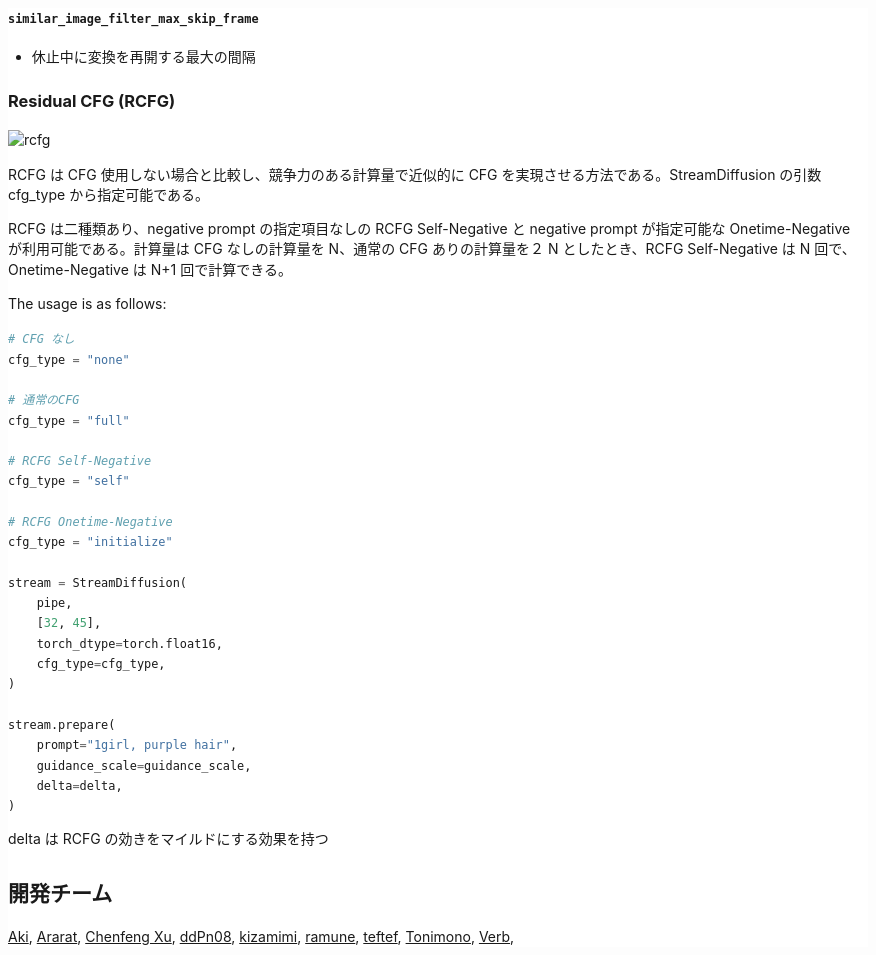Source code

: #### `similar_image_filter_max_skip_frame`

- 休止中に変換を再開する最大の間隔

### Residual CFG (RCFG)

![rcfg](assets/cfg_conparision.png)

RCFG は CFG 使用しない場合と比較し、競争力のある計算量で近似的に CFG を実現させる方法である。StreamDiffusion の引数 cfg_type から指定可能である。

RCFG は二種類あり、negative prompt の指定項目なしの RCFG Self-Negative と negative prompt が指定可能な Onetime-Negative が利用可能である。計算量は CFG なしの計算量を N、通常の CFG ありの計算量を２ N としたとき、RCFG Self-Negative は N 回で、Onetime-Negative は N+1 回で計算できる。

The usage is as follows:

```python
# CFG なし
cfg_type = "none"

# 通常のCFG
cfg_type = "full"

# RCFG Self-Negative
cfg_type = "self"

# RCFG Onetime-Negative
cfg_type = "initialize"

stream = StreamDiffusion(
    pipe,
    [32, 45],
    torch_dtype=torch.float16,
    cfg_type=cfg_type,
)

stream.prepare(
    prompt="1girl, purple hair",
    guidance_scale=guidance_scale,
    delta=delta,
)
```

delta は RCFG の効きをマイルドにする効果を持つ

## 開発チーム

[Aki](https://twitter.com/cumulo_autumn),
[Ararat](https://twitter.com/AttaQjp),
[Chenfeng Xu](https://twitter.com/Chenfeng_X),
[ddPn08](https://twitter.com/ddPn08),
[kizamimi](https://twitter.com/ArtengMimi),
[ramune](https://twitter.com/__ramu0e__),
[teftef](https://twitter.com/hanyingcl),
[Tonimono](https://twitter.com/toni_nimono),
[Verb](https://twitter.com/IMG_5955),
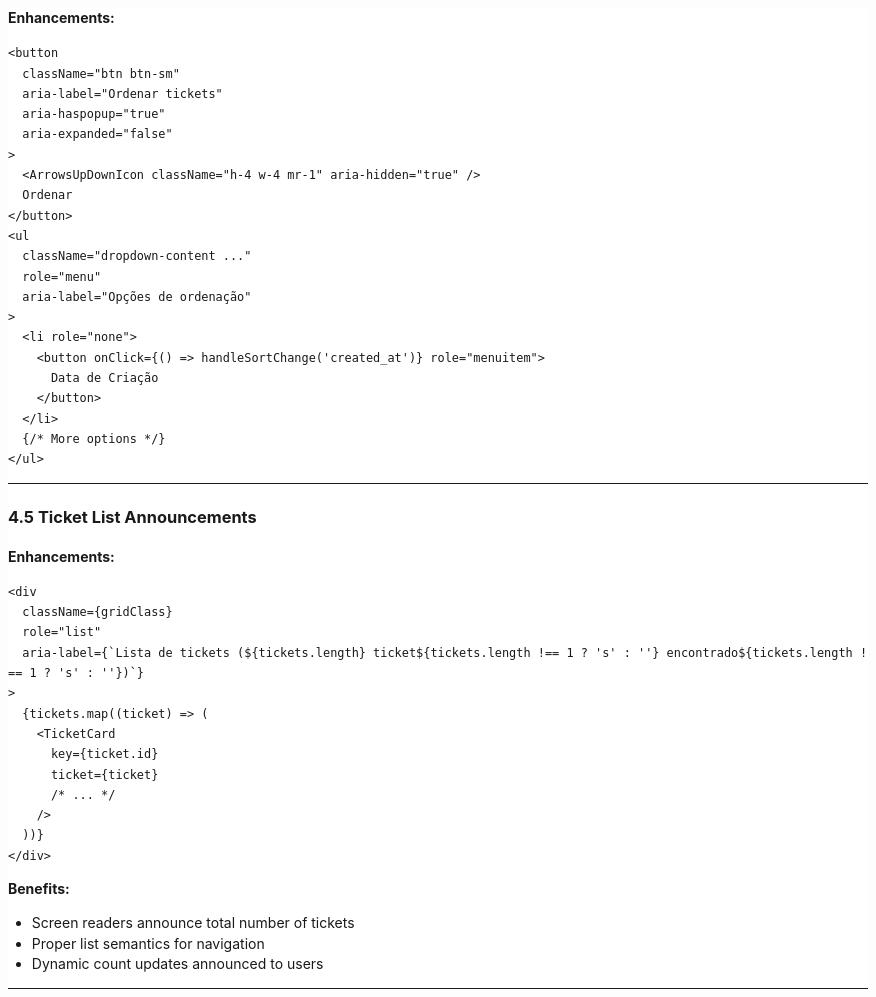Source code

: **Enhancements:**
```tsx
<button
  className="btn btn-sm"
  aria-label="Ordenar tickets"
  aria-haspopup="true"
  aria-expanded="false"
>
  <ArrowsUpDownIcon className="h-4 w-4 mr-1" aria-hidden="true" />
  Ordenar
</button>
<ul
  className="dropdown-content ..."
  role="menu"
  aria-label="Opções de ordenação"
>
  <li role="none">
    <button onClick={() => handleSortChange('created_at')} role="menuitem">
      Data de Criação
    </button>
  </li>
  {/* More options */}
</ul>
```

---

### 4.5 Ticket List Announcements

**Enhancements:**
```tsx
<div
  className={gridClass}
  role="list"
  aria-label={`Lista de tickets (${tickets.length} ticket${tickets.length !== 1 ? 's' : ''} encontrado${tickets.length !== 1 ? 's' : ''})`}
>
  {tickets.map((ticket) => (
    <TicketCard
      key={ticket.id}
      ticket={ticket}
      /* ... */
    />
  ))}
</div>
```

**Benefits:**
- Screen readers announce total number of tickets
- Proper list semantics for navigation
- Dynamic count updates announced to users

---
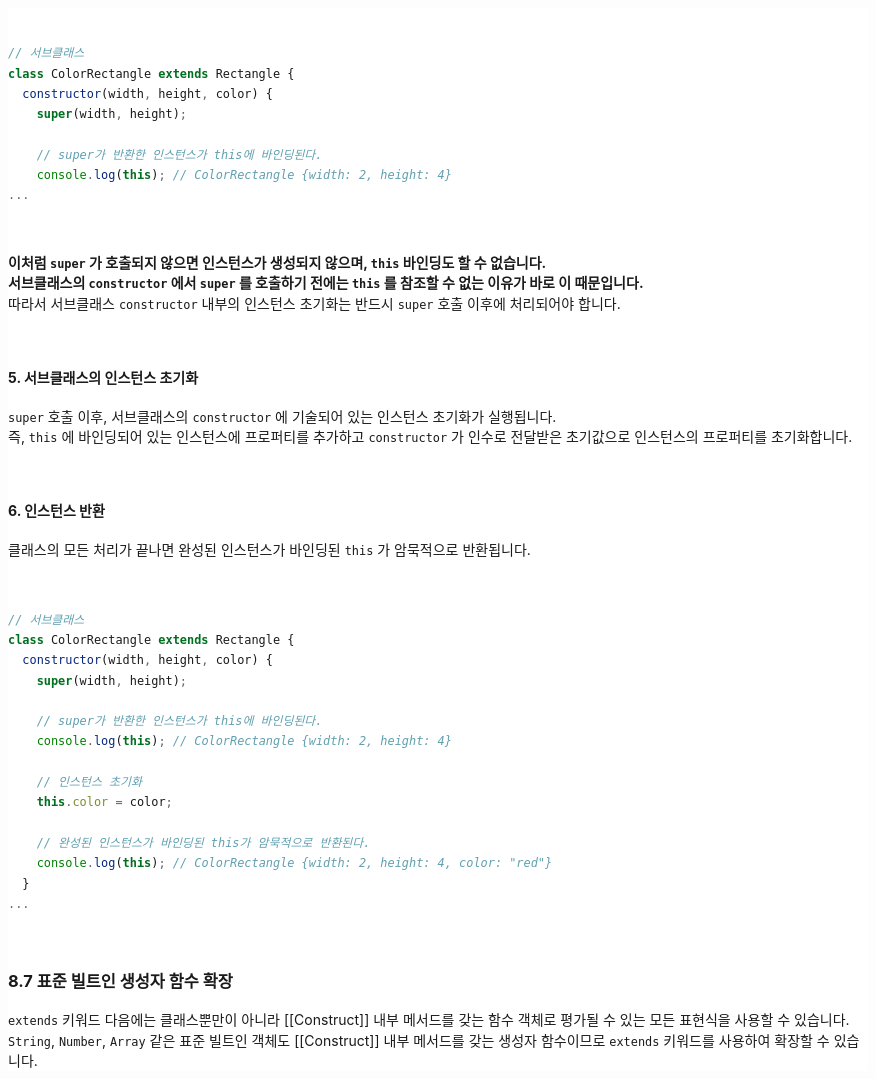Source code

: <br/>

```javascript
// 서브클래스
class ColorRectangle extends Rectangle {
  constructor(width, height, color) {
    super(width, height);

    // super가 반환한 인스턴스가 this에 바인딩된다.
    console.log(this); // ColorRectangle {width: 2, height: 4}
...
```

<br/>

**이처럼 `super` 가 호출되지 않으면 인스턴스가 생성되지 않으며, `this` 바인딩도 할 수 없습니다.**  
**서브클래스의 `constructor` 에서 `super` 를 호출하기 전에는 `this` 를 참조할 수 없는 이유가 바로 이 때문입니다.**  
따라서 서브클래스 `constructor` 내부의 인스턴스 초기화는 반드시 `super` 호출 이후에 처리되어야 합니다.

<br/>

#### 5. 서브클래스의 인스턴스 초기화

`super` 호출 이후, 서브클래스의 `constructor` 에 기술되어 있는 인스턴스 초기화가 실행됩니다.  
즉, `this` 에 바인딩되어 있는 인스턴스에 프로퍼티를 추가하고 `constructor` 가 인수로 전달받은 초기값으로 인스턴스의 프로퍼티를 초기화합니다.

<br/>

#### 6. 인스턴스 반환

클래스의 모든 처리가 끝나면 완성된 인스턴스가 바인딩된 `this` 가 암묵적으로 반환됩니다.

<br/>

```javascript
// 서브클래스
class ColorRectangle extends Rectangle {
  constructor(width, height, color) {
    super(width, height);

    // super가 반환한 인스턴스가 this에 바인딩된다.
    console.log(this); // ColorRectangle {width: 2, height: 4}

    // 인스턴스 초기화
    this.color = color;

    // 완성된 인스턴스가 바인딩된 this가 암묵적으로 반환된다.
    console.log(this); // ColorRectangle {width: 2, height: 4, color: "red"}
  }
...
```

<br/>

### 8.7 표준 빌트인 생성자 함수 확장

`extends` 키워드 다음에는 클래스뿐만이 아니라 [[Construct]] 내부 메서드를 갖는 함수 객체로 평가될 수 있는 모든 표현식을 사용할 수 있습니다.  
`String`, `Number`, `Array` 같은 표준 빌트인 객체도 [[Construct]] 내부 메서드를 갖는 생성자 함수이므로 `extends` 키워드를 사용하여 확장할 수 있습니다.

● About this task:
Among the entries above, find every line holding "delta" and copy it.

● Answer for the task:
    delta=delta,
delta は RCFG の効きをマイルドにする効果を持つ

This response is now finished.